Well, for me reboot means you have the same pieces but reset and restarted. And Wikipedia seems to back me up on that. "A reboot usually discards continuity to re-create its characters, plotlines and backstory from the beginning". Although I concede it says "usually".
Wikipedia is for common use and publicly edited, so it would favor common usage. My point is that industry insiders have routinely used it differently than laypeople. I've seen plenty of cases over the past couple of decades of industry professionals using "reboot" interchangeably for continuations and reinventions, while I've only seen laypeople insist it can only be used for reinventions.

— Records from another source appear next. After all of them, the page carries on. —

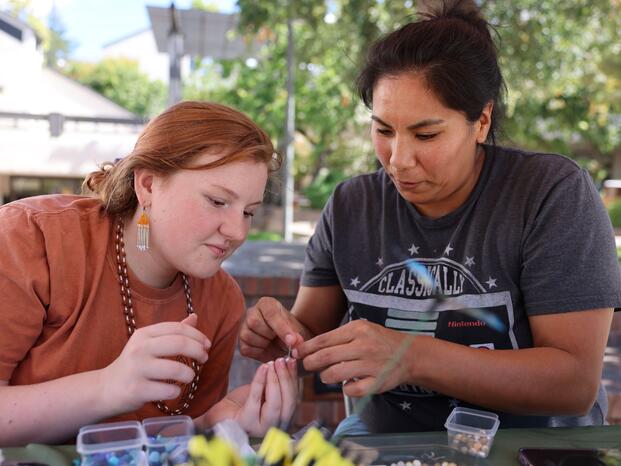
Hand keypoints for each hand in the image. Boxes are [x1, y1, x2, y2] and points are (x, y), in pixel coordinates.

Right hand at [100, 314, 210, 412]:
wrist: (105, 389)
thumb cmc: (134, 365)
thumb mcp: (149, 343)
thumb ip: (172, 332)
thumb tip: (195, 317)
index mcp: (144, 334)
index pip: (178, 328)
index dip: (197, 335)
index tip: (207, 345)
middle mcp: (140, 348)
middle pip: (179, 344)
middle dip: (198, 351)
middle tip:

After all, to industry insiders, what matters is the intellectual property and whether it's an active production that employs people. Reviving a dormant property means new opportunities for work and profit, regardless of whether it's a continuation or a reinvention, so the continuity consideration is of secondary importance to them. But laypeople have no creative, financial, or practical stake in the property; their focus is on the story itself. So to them, the in-story considerations like continuity are of more central importance. So each group uses the term in a way that reflects their distinct perspectives and priorities. As with many vernacular terms, it's used differently by different groups, so there's no sense in arguing which is the "correct" one.
I think though we've had a word for a long time that means something that follows on from the original - and that's a sequel. Or a spin off.
Except "reboot" differs from those terms in that it usually applies to the revival of an old property after a significant passage of time. Again, to industry insiders who see it as a job or a profit opportunity rather than simply a story to watch, the abstract question of internal continuity is not as important as the pragmatic question of whether the production is
active or not.
TNG was a sequel to TOS as it had some of the same people and bits, but things progress.
Although Roddenberry approached it as what we'd call a soft reboot, intending to ignore those parts of TOS and the movies that he wasn't happy with or that were too outdated and make TNG a reinterpretation (e.g. replacing the 1990s Eugenics Wars with the mid-21st century WWIII and Post-Atomic Horror, and pretty much ignoring all the androids encountered in TOS and treating Data as unique). But his successors included TOS fans like Ron Moore, and they brought TNG's continuity into closer alignment with TOS's.
In general, historically, creators have been far less purist or absolute about continuity than fans have been. After all, nobody is as aware of the illusory nature of fiction as the ones who create the illusion. They invented it to begin with, so they know they can reinvent it however they wish, and just pretend it's continuous with what came before. Creators these days have become somewhat more digilent about continuity in response to fans' preoccupation with it, but even today there's still a fair degree of flexibility in revivals' approach to past continuity, as seen in things like
Strange New Worlds and
Tron: Legacy (which pretends to be a direct sequel but re- or misinterprets a lot of things from the original). So the dividing line between a continuation and a reinvention is not as sharp as fans tend to think. As with most things in life, there's a lot of gray in the middle.